Liturgical Calendar

HOMILI PAUS FRANSISKUS DALAM MISA 13 September 2016 : BEKERJA BAGI SEBUAH BUDAYA PERJUMPAAN

Bacaan Ekaristi : 1Kor. 12:12-14,27-31a; Mzm. 100:2,3,4,5; Luk. 7:11-17

Undangan untuk bekerja bagi "budaya perjumpaan" dengan cara yang sederhana "seperti yang dilakukan Yesus" : tidak hanya melihat tetapi memperhatikan, tidak hanya mendengar tetapi mendengarkan, tidak hanya melewati orang-orang tetapi berhenti bersama mereka, tidak hanya mengatakan "Sungguh memalukan, orang-orang miskin", tetapi membiarkan diri kalian tergerak oleh belas kasihan; "dan kemudian mendekat, menjamah dan mengatakan : 'Janganlah menangis' dan memberikan setidaknya satu tetes kehidupan". Paus Fransiskus menggunakan kata-kata ini dalam homilinya selama Misa harian Selasa pagi 13 September 2016 di Casa Santa Marta, Vatikan, untuk menggambarkan pesan yang terkandung dalam bacaan-bacaan liturgi.

Berfokus khususnya pada kisah Injil Lukas tentang janda Nain (7:11-17), Paus Fransiskus menyoroti bagaimana bagian dari "Sabda Allah" ini berbicara tentang "sebuah perjumpaan. Ada sebuah perjumpaan di antara orang-orang, sebuah perjumpaan di antara orang-orang yang berada di jalan". Dan ini, beliau mengulas, adalah "sesuatu yang tidak lumrah". Bahkan, "ketika kita pergi ke jalan, setiap orang memikirkan dirinya sendiri : ia melihat, tetapi tidak memperhatikan; ia mendengar, tetapi tidak mendengarkan "; singkatnya, semua orang menjalani jalan mereka sendiri.
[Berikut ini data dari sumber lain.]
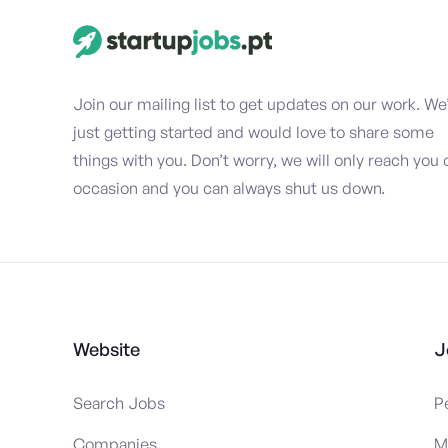
Join our mailing list to get updates on our work. We
just getting started and would love to share some
things with you. Don’t worry, we will only reach you 
occasion and you can always shut us down.
Website
J
Search Jobs
P
Companies
M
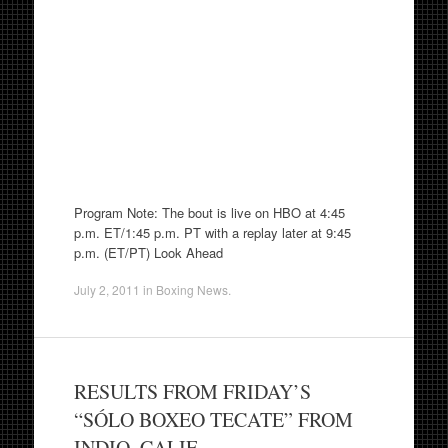
Program Note: The bout is live on HBO at 4:45
p.m. ET/1:45 p.m. PT with a replay later at 9:45
p.m. (ET/PT) Look Ahead
July 2, 2011
in
Boxing News
.
RESULTS FROM FRIDAY’S
“SÓLO BOXEO TECATE” FROM
INDIO, CALIF.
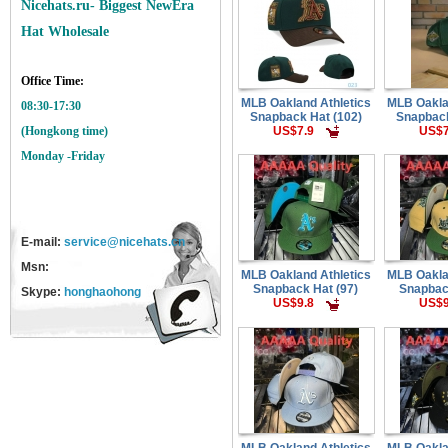
Nicehats.ru- Biggest NewEra
Hat Wholesale
Office Time:
MLB Oakland Athletics
MLB Oakla
08:30-17:30
Snapback Hat (102)
Snapback
US$7.9
US$7
(Hongkong time)
Monday -Friday
E-mail:
service@nicehats.cn
Msn:
MLB Oakland Athletics
MLB Oakla
Snapback Hat (97)
Snapbac
Skype:
honghaohong
US$9.8
US$9
MLB Oakland Athletics
MLB Oakla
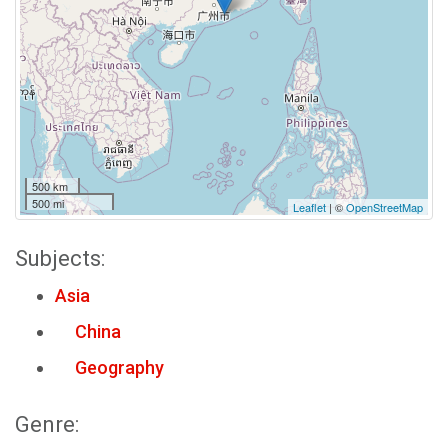
500 km
500 mi
Leaflet
| ©
OpenStreetMap
Subjects:
Asia
China
Geography
Genre:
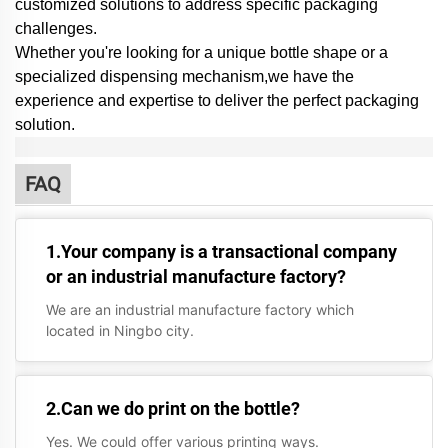
customized solutions to address specific packaging
challenges.
Whether you're looking for a unique bottle shape or a
specialized dispensing mechanism,
we have the
experience and expertise to deliver the perfect packaging
solution.
FAQ
1.Your company is a transactional company
or an industrial manufacture factory?
We are an industrial manufacture factory which
located in Ningbo city.
2.Can we do print on the bottle?
Yes. We could offer various printing ways.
Dan akibatnya "orang-orang melewati satu sama lain, tetapi mereka tidak saling berjumpa". Karena, beliau menjelaskan, "sebuah perjumpaan adalah sesuatu yang lain" sama sekali, dan itulah "apa yang diwartakan Injil hari ini kepada kita : sebuah perjumpaan antara seorang pria dan seorang wanita, antara anak tunggal yang masih hidup dan anak tunggal yang sudah mati; antara sekelompok orang yang bahagia - bahagia karena mereka telah berjumpa Yesus dan mengikuti-Nya - dan sekelompok orang yang menangis ketika mereka menemani wanita tersebut", yang sudah menjanda dan pergi untuk menguburkan anak tunggalnya.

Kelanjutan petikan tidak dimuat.